[Trecho do texto]
Se quisermos uma definição de humor, a de Pìerre Daninos é eloquente e ampla: “É antes de tudo, na minha opinião, uma disposição de espírito que nos permite rir de tudo sob a máscara do sério. Tratar jocosamente coisas graves e gravemente coisas engraçadas, sem jamais s elevar a sério, sempre foi próprio do humorista. Graças a isso, ele pode, com frequência, dizer tudo, sem parecer tocá-lo.” (Minois, 2003, p. 78, 79).  Para Minois, “o humor surge quando o ser humano se dá conta de que é estranho perante si mesmo. O humor nasceu com o primeiro ser humano, o primeiro animal que se destacou da animalidade, que tomou distância em relação à si próprio e achou quer era derrisório e incompreensível.” E isso é intolerável para os fundamentalismos. 

O cristianismo, no período medieval, era a religião dominante que prevaleceu sobre o judaísmo, apossou-se do pensamento grego e dominou as estruturas administrativas e jurídicas do decadente império Romano. Como religião homogênea de um período marcado pela fragmentação geopolítica e pelos perigos de uma longa decadência imperial, tornou-se apologético, dominador e cioso de seus direitos conquistados. Não admitia gracejos, dúvidas ou liberdades individuais. Um dos mais severos adversários do riso na cristandade nascente foi São João Crisóstomo (334-407). Para ele o riso era satânico, infernal e pecaminoso. Apesar do cômico e do grotesco se mesclarem de maneira paradoxal e complementar no mundo medieval, era forte a tentativa de repressão contra o riso, seja entre os católicos, seja entre as nascentes igrejas protestantes, especialmente João Calvino com suas ideias de predestinação, que dificultavam arroubos humorísticos por parte dos inexoravelmente condenados.  

 O periódico francês ironizava tudo e todos. Essa charge foi quando o Papa Bento XVI renunciou e faz referência aos vários escândalos preconizados pela Guarda Suiça do Vaticano. Os cardeais católicos não mandaram fuzilar os cartunistas.  

Mas o Iluminismo e os avanços sociais, científicos, políticos e culturais abrandaram a antiga religião dominadora, que atingiu o apogeu de seu poderio tirânico na época das Inquisições. Foi preciso um longo caminho até que protestantes, ortodoxos e católicos entendessem que não eram extensão da verdade absoluta e da vontade de punição de seus Deus sobre a Terra. Os fundamentalistas cristãos atuais ainda promovem atos de violência indireta como a demonização da homossexualidade, a exclusão dos que não são “crentes” e a repressão contra religiões consideradas expressão do mal, como o candomblé e isso é condenável. Mas a repressão física e as torturas oficiais foram eliminadas das práticas cristãs, desde o final da Idade Média, ficando restritas a alguns mosteiros e conventos até a época do Concílio Vaticano II (1962-1965), quando a Igreja Católica ficou mais aberta ao mundo e à modernidade.

[Dados apresentados]
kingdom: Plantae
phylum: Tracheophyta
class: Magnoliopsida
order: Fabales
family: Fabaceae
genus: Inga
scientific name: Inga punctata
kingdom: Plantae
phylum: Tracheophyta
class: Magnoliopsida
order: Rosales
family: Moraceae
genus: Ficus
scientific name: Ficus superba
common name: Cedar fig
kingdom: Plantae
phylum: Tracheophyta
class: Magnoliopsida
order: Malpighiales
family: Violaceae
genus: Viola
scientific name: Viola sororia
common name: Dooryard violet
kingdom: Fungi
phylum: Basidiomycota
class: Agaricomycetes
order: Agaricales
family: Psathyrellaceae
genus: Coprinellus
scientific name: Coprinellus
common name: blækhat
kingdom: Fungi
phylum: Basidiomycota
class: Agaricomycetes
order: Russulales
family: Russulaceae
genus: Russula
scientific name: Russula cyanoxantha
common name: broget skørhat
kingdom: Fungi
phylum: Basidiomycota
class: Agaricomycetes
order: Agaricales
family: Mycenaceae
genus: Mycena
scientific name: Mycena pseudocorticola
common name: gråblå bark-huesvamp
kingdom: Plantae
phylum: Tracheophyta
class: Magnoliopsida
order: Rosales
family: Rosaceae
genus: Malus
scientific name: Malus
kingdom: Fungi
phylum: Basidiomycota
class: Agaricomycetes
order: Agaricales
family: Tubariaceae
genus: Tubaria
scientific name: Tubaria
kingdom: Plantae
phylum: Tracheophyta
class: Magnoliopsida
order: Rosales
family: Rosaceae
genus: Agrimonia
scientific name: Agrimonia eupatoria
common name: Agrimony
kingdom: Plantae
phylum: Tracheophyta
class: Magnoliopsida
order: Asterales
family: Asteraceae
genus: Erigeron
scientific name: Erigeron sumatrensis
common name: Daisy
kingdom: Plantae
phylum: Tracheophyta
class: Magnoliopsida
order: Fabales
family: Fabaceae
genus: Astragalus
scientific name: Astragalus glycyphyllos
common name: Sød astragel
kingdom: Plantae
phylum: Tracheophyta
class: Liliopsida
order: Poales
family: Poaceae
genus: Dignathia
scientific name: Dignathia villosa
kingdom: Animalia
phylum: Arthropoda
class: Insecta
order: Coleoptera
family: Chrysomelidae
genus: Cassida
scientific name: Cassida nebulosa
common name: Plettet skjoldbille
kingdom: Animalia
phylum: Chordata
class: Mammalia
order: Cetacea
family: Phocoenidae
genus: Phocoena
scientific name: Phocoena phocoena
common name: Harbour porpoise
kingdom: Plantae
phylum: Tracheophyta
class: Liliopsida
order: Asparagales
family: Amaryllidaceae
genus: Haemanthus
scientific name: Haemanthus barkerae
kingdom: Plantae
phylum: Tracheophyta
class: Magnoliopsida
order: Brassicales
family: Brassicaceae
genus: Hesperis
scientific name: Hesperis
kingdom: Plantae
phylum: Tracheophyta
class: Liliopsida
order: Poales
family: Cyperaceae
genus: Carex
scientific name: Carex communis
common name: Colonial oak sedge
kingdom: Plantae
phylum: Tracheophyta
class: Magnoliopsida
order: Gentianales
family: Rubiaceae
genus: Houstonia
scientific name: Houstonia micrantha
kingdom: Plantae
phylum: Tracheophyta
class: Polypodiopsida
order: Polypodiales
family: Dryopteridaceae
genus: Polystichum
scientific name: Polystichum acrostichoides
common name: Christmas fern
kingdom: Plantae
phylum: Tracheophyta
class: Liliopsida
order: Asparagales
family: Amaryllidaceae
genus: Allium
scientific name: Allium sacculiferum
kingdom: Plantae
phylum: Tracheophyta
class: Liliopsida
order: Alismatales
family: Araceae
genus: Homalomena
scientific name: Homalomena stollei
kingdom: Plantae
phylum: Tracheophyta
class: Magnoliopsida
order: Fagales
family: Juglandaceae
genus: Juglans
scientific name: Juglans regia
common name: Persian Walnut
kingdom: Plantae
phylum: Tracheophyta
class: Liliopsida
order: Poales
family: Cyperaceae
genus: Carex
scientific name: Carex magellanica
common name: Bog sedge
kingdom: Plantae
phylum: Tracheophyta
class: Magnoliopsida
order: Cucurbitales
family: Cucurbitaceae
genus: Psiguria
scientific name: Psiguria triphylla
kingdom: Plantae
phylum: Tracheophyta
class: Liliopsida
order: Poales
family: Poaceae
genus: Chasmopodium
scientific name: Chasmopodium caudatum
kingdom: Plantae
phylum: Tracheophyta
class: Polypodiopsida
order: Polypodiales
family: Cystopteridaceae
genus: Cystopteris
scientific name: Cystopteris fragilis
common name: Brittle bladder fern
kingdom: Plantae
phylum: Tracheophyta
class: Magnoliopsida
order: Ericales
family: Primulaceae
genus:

[Instruções de trabalho]
1: Reescreva em forma de lista o parágrafo do trecho sobre humor e religião que começa com "O cristianismo, no período medieval", mantendo os fatos principais.
2: Traduza para o inglês esta frase do trecho sobre humor e religião: "Os cardeais católicos não mandaram fuzilar os cartunistas."
3: Segundo o trecho sobre humor e religião, em que época a Igreja Católica ficou mais aberta ao mundo e à modernidade?

[Soluções das tarefas]
1:
- No período medieval, o cristianismo era a religião dominante: prevaleceu sobre o judaísmo, apossou-se do pensamento grego e dominou as estruturas administrativas e jurídicas do decadente império Romano.
- Religião homogênea numa época de fragmentação geopolítica e longa decadência imperial, tornou-se apologético, dominador e cioso de seus direitos conquistados, sem admitir gracejos, dúvidas ou liberdades individuais.
- São João Crisóstomo (334-407), um dos mais severos adversários do riso na cristandade nascente, considerava o riso satânico, infernal e pecaminoso.
- Embora o cômico e o grotesco se mesclassem no mundo medieval, havia forte tentativa de repressão ao riso entre católicos e entre as nascentes igrejas protestantes. Isso se via especialmente em João Calvino, cujas ideias de predestinação dificultavam arroubos humorísticos.

2: The Catholic cardinals did not order the cartoonists to be shot.

3: Na época do Concílio Vaticano II (1962-1965).